:: The problem ::
In the entries below, spot each line with the word "Processing" and copy it.

Content starts

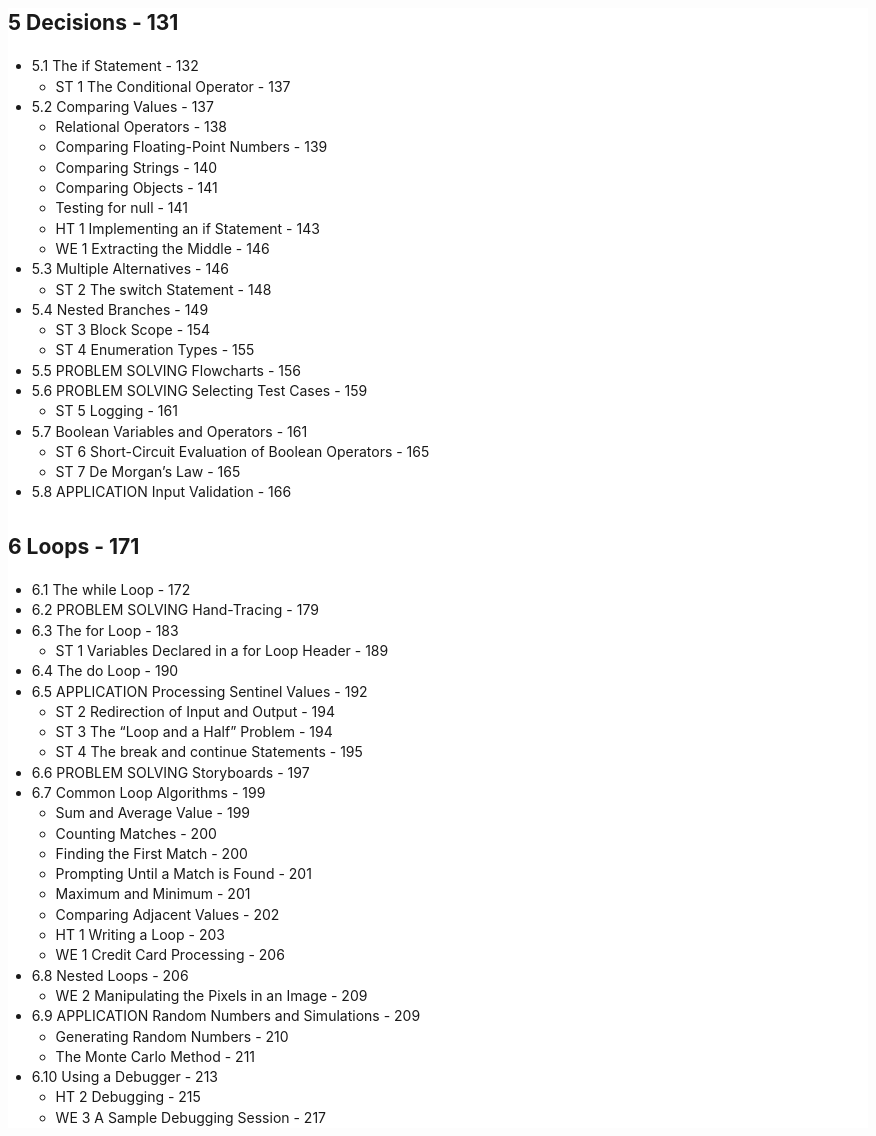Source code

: ## 5 Decisions - 131
- 5.1 The if Statement - 132
  - ST 1 The Conditional Operator - 137
- 5.2 Comparing Values - 137
  - Relational Operators - 138
  - Comparing Floating-Point Numbers - 139
  - Comparing Strings - 140
  - Comparing Objects - 141
  - Testing for null - 141
  - HT 1 Implementing an if Statement - 143
  - WE 1 Extracting the Middle - 146
- 5.3 Multiple Alternatives - 146
  - ST 2 The switch Statement - 148
- 5.4 Nested Branches - 149
  - ST 3 Block Scope - 154
  - ST 4 Enumeration Types - 155
- 5.5 PROBLEM SOLVING Flowcharts - 156
- 5.6 PROBLEM SOLVING Selecting Test Cases - 159
  - ST 5 Logging - 161
- 5.7 Boolean Variables and Operators - 161
  - ST 6 Short-Circuit Evaluation of Boolean Operators - 165
  - ST 7 De Morgan’s Law - 165
- 5.8 APPLICATION Input Validation - 166

## 6 Loops - 171
- 6.1 The while Loop - 172
- 6.2 PROBLEM SOLVING Hand-Tracing - 179
- 6.3 The for Loop - 183
  - ST 1 Variables Declared in a for Loop Header - 189
- 6.4 The do Loop - 190
- 6.5 APPLICATION Processing Sentinel Values - 192
  - ST 2 Redirection of Input and Output - 194
  - ST 3 The “Loop and a Half” Problem - 194
  - ST 4 The break and continue Statements - 195
- 6.6 PROBLEM SOLVING Storyboards - 197
- 6.7 Common Loop Algorithms - 199
  - Sum and Average Value - 199
  - Counting Matches - 200
  - Finding the First Match - 200
  - Prompting Until a Match is Found - 201
  - Maximum and Minimum - 201
  - Comparing Adjacent Values - 202
  - HT 1 Writing a Loop - 203
  - WE 1 Credit Card Processing - 206
- 6.8 Nested Loops - 206
  - WE 2 Manipulating the Pixels in an Image - 209
- 6.9 APPLICATION Random Numbers and Simulations - 209
  - Generating Random Numbers - 210
  - The Monte Carlo Method - 211
- 6.10 Using a Debugger - 213
  - HT 2 Debugging - 215
  - WE 3 A Sample Debugging Session - 217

Content ends

:: Exercise response ::
- 6.5 APPLICATION Processing Sentinel Values - 192
  - WE 1 Credit Card Processing - 206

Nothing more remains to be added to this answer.